Why it matters: The Iran war has triggered energy inflation that's dimming the prospects of interest rate cuts and keeping borrowing costs higher.
Zoom in: The average 30-year fixed-rate mortgage was 6.43% last week, up from 6.3% a week earlier, the Mortgage Bankers Association reported Wednesday.
- Meanwhile, mortgage applications plunged 10.5% on a seasonally adjusted basis, MBA reported.
- Refinance applications fell 14.6%.
Between the lines: Mortgage rates are priced off the 10-year Treasury yield, plus a risk premium. Both the benchmark yield and that spread have risen in March.
What they're saying: "The threat of higher-for-longer oil prices continued to keep Treasury yields elevated, and mortgage rates finished last week higher," MBA deputy chief economist Joel Kan said in a statement.

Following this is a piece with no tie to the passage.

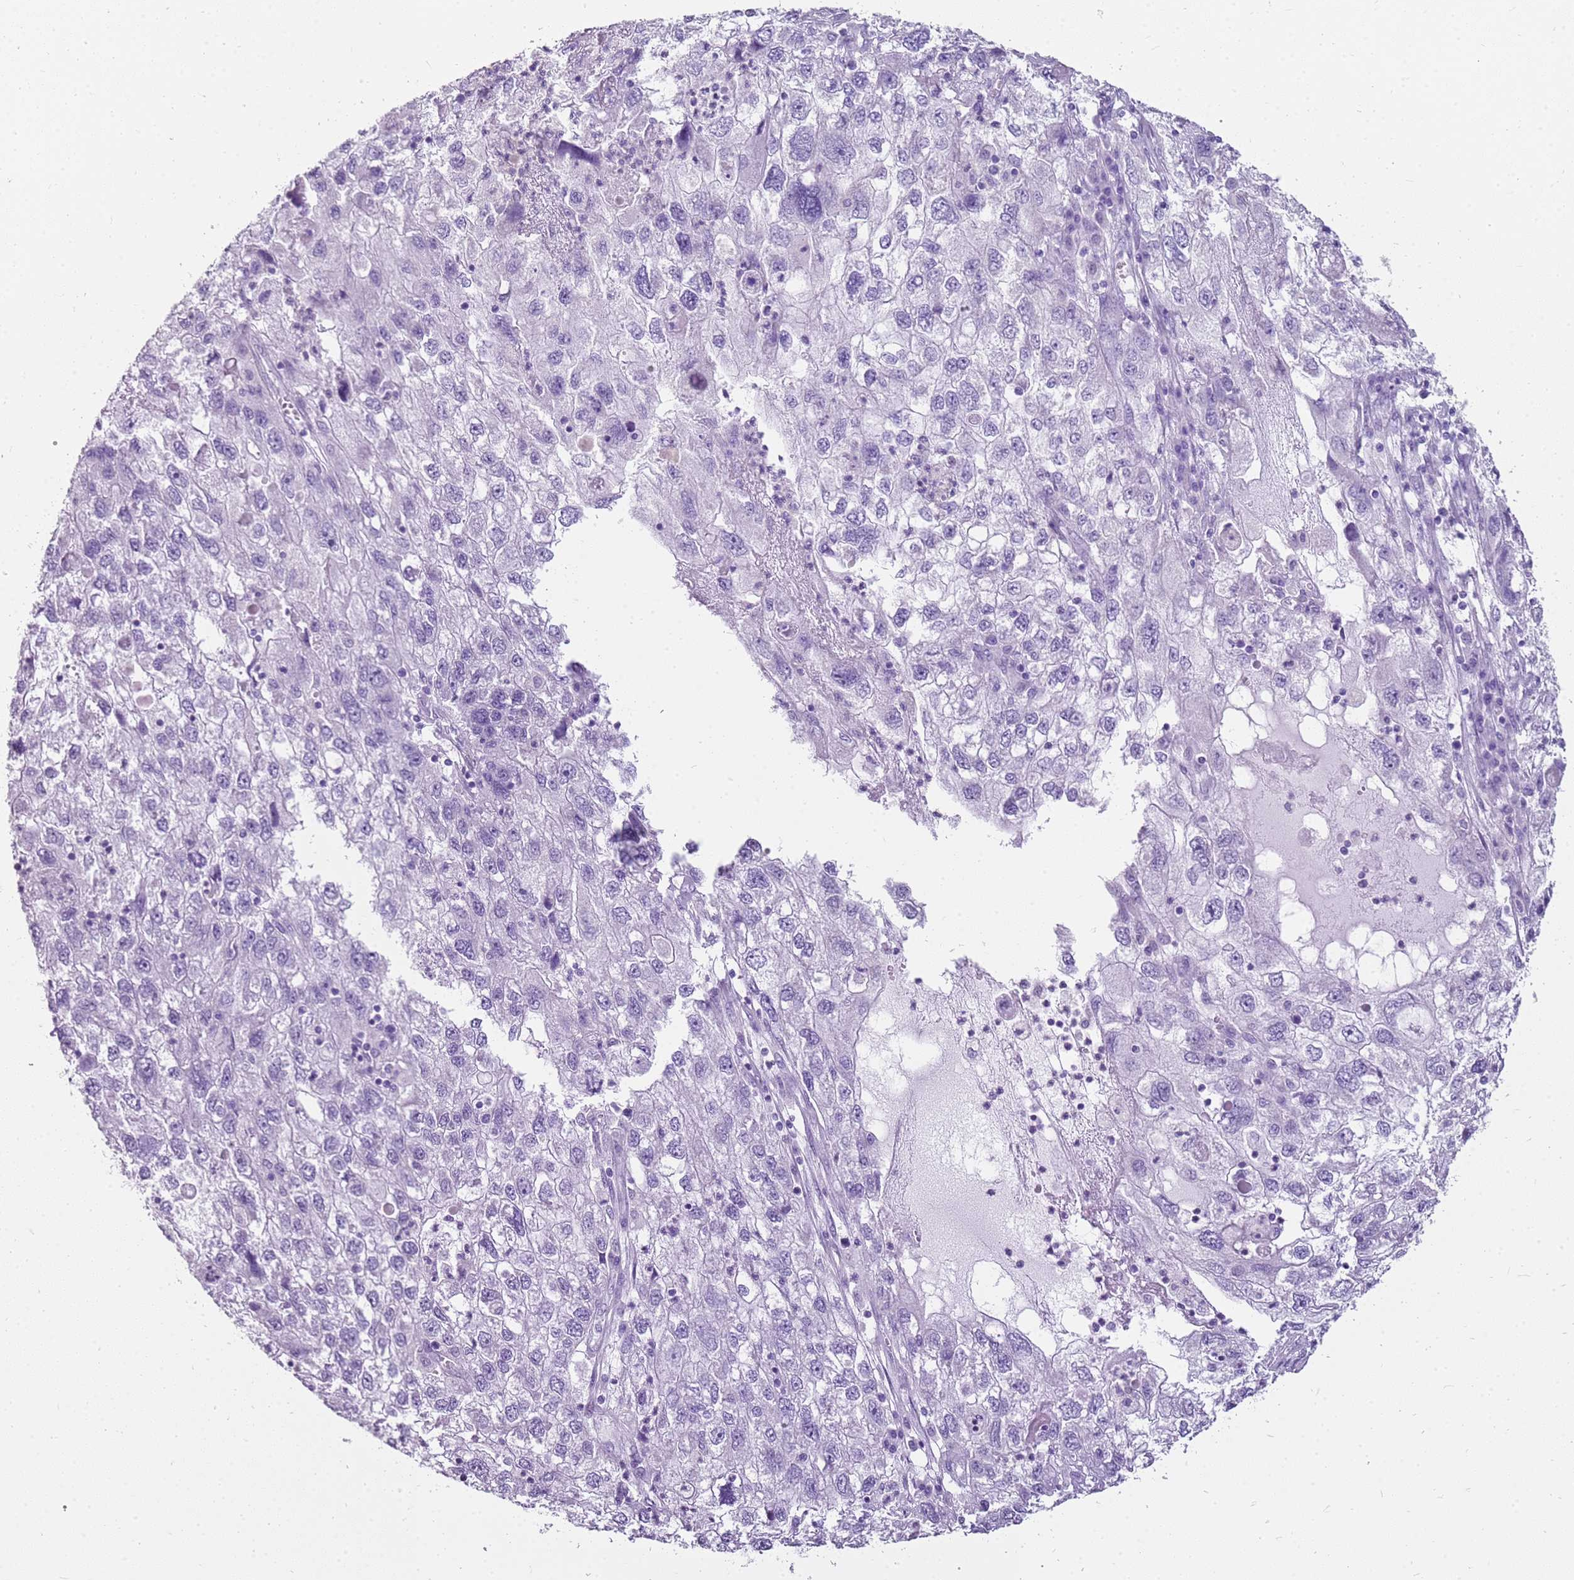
{"staining": {"intensity": "negative", "quantity": "none", "location": "none"}, "tissue": "endometrial cancer", "cell_type": "Tumor cells", "image_type": "cancer", "snomed": [{"axis": "morphology", "description": "Adenocarcinoma, NOS"}, {"axis": "topography", "description": "Endometrium"}], "caption": "The immunohistochemistry micrograph has no significant staining in tumor cells of endometrial cancer tissue. (Brightfield microscopy of DAB (3,3'-diaminobenzidine) immunohistochemistry (IHC) at high magnification).", "gene": "SULT1E1", "patient": {"sex": "female", "age": 49}}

- "Higher mortgage rates, coupled with affordability constraints and economic uncertainty, pushed some potential homebuyers to the sidelines."
State of play: The housing market was already under pressure amid growing concerns about the job market and limited inventory.
- "Higher borrowing costs represent a headwind for the long-suffering housing market as it heads into the crucial spring selling season," Bloomberg noted. "Builders had already been employing incentives and cutting prices to help drum up demand and reduce inventory."
The bottom line: The ripple effects of Iran are hitting home.